Akamai Coding Interview Questions
25 Akamai coding interview problems with full optimal solutions — 8 easy, 12 medium, 5 hard. Every problem ships with multiple approaches (brute-force first, then the optimal), complexity tables for each, company-specific tips on what an Akamai interviewer values, and a FAQ section.
Showing 5 problems of 25
- #4hardoccasionally asked
4. Median of Two Sorted Arrays
Find the median of two sorted arrays in O(log(m+n)) time. Akamai asks this to test binary search mastery at its hardest — computing the p50 latency across two sorted measurement arrays without merging them maps directly to how distributed edge performance dashboards aggregate data from multiple regions.
- #23hardfrequently asked
23. Merge K Sorted Lists
Merge K sorted linked lists into one sorted list efficiently. Akamai considers this a flagship problem — merging sorted access logs from thousands of geographically distributed edge servers into a single time-ordered stream is a production use case that maps directly to this algorithm.
- #42hardfrequently asked
42. Trapping Rain Water
Calculate how much water can be trapped between elevation bars. Akamai uses this as a two-pointer mastery test — the same left-and-right boundary tracking logic appears in buffer capacity analysis for edge server memory pools where headroom must be calculated between high-water marks.

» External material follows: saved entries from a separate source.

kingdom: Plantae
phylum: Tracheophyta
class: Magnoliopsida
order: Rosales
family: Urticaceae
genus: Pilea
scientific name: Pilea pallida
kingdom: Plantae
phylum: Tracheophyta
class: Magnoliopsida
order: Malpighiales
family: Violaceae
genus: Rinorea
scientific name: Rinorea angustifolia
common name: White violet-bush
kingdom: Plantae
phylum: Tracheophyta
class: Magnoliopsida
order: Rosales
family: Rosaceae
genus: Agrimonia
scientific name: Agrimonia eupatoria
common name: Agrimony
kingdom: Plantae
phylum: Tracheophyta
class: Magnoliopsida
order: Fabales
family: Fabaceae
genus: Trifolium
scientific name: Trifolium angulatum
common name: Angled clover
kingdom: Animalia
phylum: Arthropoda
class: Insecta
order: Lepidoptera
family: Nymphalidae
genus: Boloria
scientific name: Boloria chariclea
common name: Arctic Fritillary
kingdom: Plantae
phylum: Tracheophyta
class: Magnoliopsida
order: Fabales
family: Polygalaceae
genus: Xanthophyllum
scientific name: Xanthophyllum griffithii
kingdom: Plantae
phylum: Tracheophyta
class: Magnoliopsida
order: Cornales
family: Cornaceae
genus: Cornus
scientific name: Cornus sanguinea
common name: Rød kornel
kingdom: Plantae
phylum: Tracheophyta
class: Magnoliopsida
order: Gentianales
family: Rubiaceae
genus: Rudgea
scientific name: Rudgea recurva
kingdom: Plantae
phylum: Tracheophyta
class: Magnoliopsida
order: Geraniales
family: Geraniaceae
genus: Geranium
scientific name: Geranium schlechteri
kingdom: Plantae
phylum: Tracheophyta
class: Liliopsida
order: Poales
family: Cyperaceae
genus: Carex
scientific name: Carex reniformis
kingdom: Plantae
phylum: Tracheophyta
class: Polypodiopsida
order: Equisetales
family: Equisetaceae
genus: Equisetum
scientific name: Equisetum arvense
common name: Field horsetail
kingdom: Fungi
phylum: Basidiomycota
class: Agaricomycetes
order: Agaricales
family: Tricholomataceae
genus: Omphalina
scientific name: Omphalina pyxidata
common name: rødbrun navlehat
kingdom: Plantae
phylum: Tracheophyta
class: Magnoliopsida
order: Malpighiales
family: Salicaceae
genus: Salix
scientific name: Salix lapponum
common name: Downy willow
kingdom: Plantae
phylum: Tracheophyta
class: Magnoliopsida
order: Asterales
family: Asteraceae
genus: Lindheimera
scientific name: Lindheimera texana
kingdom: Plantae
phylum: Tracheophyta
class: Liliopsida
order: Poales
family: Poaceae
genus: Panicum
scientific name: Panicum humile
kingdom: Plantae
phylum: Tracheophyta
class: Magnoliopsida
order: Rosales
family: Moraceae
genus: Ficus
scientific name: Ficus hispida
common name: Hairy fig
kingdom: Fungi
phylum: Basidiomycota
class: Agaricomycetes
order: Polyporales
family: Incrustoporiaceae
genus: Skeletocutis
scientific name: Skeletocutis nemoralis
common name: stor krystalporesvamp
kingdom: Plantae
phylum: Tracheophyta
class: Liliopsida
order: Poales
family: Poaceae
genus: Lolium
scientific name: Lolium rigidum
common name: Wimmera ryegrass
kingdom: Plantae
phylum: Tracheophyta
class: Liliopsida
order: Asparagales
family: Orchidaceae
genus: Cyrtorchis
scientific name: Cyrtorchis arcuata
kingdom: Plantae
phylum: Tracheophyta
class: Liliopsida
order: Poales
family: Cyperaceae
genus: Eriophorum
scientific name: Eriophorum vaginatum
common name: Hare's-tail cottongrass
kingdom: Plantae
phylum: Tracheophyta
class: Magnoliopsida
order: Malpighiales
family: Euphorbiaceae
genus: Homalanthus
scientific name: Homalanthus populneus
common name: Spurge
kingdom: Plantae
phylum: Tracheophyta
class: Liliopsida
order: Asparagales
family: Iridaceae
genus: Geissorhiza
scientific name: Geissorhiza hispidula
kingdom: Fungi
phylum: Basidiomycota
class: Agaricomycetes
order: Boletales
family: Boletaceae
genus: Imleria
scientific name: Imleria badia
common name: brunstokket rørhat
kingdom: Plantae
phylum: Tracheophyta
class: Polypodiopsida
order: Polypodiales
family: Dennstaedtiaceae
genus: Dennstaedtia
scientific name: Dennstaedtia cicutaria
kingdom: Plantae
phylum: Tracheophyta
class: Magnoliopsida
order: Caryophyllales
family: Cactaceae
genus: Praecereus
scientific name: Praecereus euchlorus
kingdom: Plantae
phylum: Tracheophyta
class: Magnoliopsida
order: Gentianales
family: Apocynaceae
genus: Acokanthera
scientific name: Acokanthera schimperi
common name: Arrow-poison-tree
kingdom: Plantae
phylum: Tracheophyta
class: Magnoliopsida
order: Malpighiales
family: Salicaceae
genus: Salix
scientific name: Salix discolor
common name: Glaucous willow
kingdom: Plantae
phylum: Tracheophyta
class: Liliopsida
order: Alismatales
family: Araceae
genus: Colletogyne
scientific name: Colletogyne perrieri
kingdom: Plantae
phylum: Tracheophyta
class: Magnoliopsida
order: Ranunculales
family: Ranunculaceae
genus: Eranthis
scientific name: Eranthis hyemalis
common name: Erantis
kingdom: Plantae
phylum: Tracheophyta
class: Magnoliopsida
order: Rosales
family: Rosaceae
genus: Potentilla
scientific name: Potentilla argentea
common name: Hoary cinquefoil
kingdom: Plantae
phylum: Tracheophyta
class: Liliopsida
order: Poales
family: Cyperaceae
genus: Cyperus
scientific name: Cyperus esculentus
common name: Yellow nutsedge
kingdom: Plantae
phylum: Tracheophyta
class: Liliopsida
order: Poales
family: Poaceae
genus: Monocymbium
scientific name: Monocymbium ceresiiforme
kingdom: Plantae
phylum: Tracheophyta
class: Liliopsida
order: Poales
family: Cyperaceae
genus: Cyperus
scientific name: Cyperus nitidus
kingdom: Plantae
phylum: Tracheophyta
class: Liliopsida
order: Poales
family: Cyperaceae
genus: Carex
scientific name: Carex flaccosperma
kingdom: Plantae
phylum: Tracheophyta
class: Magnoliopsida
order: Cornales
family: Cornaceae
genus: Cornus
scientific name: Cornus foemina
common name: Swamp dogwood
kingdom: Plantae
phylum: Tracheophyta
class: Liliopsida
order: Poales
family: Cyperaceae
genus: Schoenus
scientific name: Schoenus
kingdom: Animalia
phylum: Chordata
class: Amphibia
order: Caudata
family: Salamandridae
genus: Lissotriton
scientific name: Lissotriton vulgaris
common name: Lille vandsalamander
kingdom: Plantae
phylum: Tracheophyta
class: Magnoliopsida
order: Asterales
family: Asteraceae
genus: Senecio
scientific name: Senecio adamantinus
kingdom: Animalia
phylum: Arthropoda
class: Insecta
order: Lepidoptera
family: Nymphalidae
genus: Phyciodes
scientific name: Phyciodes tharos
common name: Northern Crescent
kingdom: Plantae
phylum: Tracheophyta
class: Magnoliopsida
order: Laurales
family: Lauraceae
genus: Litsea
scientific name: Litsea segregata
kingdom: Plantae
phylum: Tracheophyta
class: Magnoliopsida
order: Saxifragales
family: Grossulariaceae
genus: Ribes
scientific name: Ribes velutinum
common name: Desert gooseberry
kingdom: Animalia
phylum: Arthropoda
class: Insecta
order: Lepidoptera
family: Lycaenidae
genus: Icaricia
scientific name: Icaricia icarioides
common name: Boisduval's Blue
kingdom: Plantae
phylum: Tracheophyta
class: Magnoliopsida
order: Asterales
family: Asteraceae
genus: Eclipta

- #127hardoccasionally asked
127. Word Ladder
Find the shortest transformation sequence from one word to another changing one letter at a time. Akamai ties this to BFS in routing graphs — finding the minimum number of hops between two network states where each hop changes exactly one configuration parameter is the same shortest-path problem on an implicit graph.
- #239hardfrequently asked
239. Sliding Window Maximum
Return the maximum value in each sliding window of size k. Akamai uses this as a real-time analytics primitive — computing peak request rates, maximum connection counts, or highest latency values in a rolling time window across edge server telemetry is exactly this algorithm at production scale.